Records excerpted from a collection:
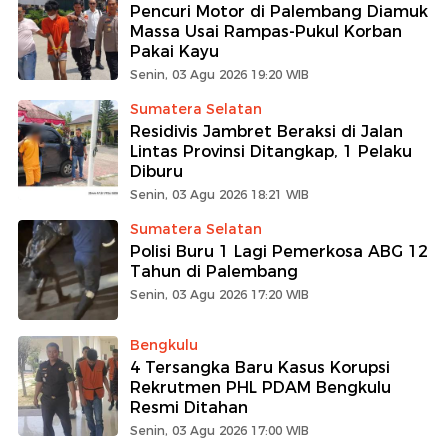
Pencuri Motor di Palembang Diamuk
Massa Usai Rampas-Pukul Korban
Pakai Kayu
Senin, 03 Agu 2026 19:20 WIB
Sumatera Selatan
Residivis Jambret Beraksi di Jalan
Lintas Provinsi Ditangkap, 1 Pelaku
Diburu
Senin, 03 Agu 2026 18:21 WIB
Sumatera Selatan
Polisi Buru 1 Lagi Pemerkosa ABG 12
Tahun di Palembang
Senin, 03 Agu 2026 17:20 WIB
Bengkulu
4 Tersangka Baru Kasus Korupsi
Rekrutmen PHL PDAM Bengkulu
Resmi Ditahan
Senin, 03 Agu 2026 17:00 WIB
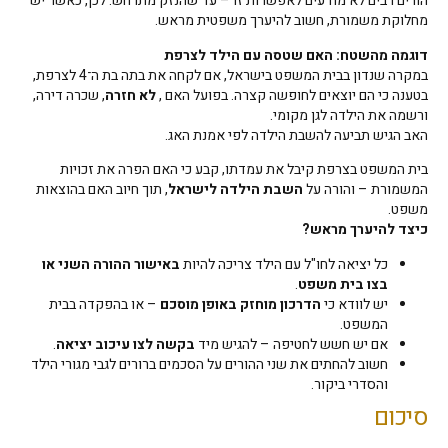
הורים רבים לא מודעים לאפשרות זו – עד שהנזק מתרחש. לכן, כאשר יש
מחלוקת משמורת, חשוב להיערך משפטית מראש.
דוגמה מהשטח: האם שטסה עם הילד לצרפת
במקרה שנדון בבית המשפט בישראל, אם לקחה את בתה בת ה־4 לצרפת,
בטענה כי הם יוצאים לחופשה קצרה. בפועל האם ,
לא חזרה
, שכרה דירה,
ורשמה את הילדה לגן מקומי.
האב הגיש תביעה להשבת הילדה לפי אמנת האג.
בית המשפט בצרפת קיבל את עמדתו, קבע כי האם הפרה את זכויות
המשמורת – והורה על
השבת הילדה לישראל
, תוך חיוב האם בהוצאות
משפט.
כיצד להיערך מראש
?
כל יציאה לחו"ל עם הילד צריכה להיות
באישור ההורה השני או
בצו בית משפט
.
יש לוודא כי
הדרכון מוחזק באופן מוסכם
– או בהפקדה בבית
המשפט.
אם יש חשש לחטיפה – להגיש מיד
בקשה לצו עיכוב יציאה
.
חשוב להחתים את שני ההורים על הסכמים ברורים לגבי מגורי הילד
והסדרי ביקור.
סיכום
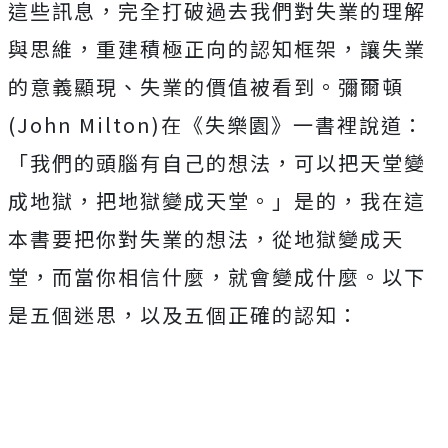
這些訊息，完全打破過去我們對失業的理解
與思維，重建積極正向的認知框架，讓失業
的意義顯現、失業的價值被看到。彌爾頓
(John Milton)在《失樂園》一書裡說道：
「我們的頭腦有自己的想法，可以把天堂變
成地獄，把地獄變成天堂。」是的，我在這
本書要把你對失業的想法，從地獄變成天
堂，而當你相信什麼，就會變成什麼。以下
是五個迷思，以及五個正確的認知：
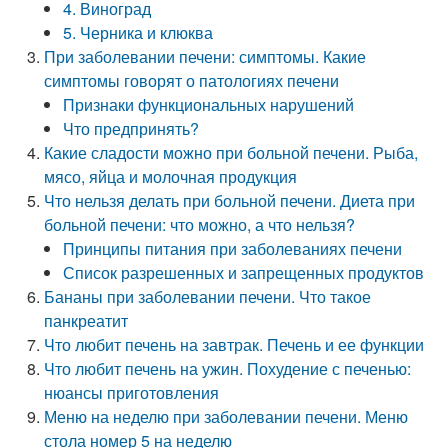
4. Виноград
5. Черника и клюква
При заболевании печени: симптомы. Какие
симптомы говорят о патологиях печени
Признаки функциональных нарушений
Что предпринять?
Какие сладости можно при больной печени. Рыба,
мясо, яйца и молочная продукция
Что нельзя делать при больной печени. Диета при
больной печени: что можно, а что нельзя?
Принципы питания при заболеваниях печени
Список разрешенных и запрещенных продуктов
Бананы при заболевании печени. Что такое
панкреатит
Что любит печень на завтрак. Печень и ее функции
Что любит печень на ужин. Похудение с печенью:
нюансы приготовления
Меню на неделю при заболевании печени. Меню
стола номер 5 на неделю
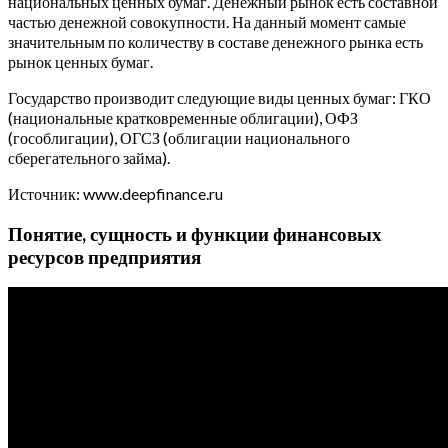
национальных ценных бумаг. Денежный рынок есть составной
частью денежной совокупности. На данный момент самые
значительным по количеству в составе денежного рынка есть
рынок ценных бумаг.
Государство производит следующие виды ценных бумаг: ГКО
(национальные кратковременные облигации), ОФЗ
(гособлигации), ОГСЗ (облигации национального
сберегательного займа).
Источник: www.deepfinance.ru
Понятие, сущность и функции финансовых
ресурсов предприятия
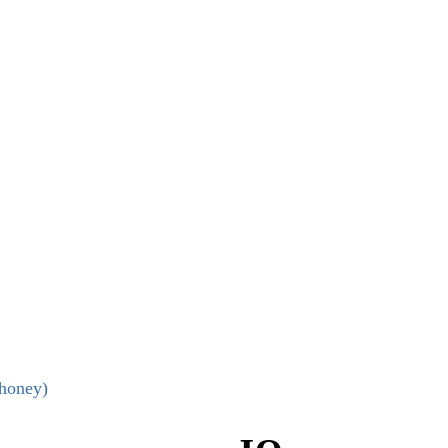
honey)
...
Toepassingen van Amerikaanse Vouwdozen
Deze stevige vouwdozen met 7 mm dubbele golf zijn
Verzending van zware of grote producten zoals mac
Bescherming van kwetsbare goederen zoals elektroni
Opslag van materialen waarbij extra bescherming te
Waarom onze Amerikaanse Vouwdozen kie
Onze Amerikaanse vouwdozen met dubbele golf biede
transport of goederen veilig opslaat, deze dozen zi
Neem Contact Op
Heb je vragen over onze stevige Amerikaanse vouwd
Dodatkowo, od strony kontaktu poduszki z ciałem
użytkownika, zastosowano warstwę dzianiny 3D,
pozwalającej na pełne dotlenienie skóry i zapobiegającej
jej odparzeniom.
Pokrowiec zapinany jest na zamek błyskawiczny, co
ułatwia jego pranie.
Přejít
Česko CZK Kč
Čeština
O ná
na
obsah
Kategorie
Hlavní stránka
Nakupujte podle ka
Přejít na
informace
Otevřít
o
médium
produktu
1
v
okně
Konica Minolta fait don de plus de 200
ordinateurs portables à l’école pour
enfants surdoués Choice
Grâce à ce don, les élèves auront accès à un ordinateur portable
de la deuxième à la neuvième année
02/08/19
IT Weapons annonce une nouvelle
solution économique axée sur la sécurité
--
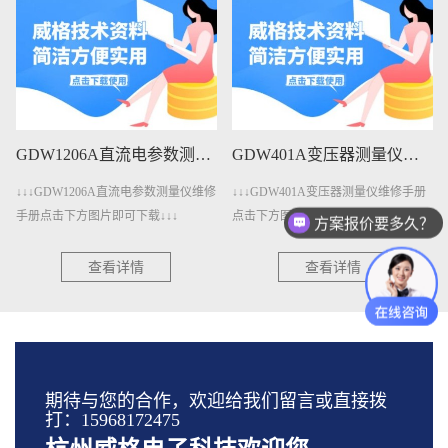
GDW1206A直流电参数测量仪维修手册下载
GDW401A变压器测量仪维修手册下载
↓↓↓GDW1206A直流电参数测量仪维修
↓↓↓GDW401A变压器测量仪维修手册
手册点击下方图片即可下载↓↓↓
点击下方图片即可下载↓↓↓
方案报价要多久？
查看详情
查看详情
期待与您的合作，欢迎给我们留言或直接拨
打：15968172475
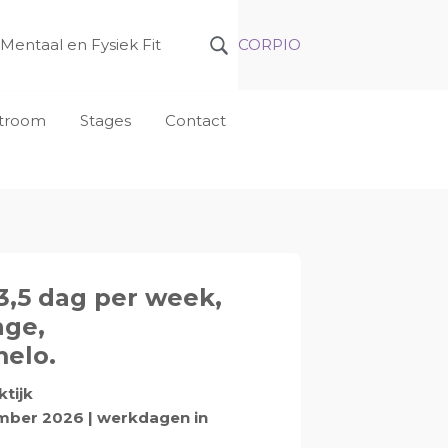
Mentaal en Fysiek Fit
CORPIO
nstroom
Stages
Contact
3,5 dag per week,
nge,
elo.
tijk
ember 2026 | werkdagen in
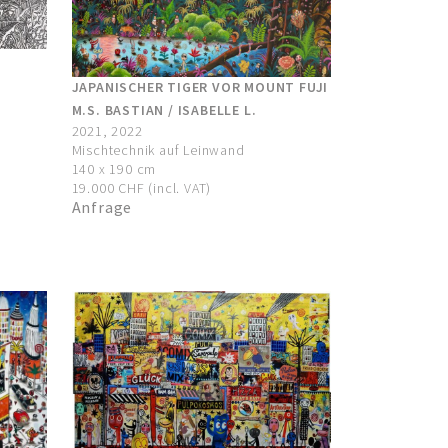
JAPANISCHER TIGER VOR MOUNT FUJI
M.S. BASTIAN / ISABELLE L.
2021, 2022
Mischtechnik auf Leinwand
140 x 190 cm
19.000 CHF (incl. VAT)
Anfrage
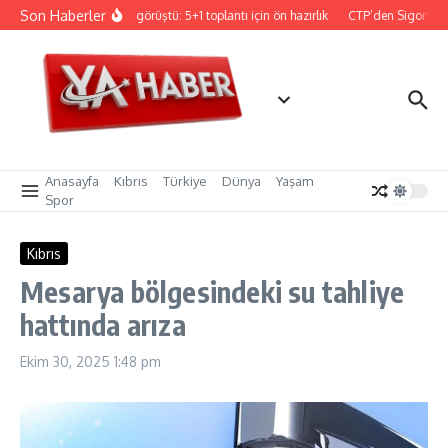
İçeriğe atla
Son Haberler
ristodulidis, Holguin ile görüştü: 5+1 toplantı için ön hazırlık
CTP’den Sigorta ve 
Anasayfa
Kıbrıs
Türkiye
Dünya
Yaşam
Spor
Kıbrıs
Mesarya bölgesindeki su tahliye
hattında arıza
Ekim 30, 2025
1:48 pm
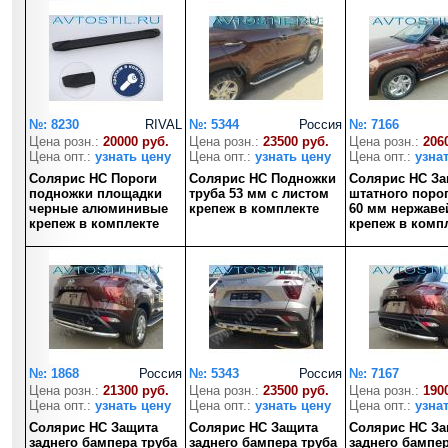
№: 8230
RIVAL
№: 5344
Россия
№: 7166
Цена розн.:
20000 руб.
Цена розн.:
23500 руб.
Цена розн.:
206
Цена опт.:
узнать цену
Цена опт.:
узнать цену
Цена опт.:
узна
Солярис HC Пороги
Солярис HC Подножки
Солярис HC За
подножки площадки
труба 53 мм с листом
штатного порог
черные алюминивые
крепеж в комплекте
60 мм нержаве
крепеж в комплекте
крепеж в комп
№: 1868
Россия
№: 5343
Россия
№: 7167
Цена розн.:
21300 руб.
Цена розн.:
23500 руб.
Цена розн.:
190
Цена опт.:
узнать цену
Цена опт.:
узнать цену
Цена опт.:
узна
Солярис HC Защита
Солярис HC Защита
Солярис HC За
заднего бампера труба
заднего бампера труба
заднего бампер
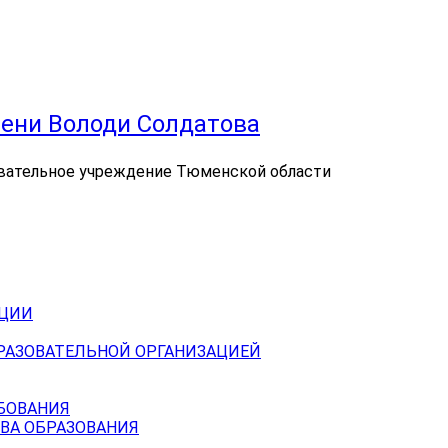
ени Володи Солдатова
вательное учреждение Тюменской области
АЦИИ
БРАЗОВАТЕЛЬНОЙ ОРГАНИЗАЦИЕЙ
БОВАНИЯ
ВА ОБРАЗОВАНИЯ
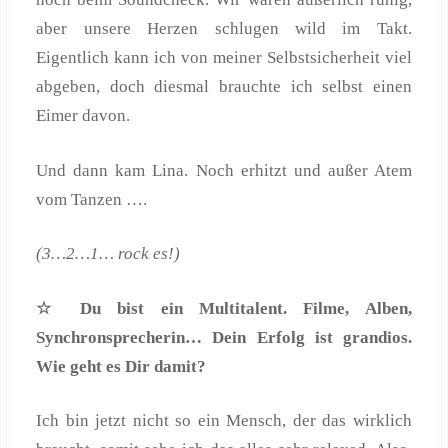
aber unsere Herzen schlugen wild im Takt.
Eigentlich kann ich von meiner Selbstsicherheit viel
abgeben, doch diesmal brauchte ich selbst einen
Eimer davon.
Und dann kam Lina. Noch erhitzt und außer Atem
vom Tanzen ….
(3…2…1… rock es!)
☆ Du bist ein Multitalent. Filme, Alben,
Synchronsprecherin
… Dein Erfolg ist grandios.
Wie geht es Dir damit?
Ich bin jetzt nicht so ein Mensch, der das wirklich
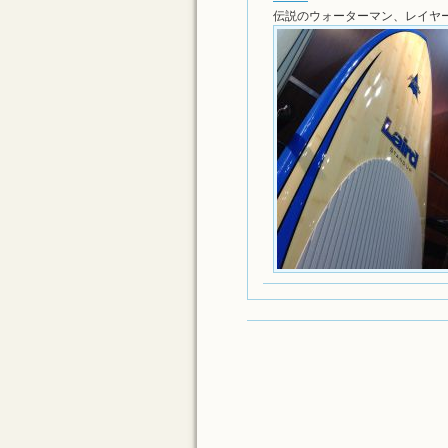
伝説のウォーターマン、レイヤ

Your task:
Quote word for word only the lines above from the one containing "Pencuri Motor di Palembang Diamuk" through the one containing "דוגמה מהשטח: האם שטסה עם הילד לצרפת". Pictures stay out of your copy.

Result of this task:
Pencuri Motor di Palembang Diamuk
Massa Usai Rampas-Pukul Korban
Pakai Kayu
Senin, 03 Agu 2026 19:20 WIB
Sumatera Selatan
Residivis Jambret Beraksi di Jalan
Lintas Provinsi Ditangkap, 1 Pelaku
Diburu
Senin, 03 Agu 2026 18:21 WIB
Sumatera Selatan
Polisi Buru 1 Lagi Pemerkosa ABG 12
Tahun di Palembang
Senin, 03 Agu 2026 17:20 WIB
Bengkulu
4 Tersangka Baru Kasus Korupsi
Rekrutmen PHL PDAM Bengkulu
Resmi Ditahan
Senin, 03 Agu 2026 17:00 WIB
הורים רבים לא מודעים לאפשרות זו – עד שהנזק מתרחש. לכן, כאשר יש
מחלוקת משמורת, חשוב להיערך משפטית מראש.
דוגמה מהשטח: האם שטסה עם הילד לצרפת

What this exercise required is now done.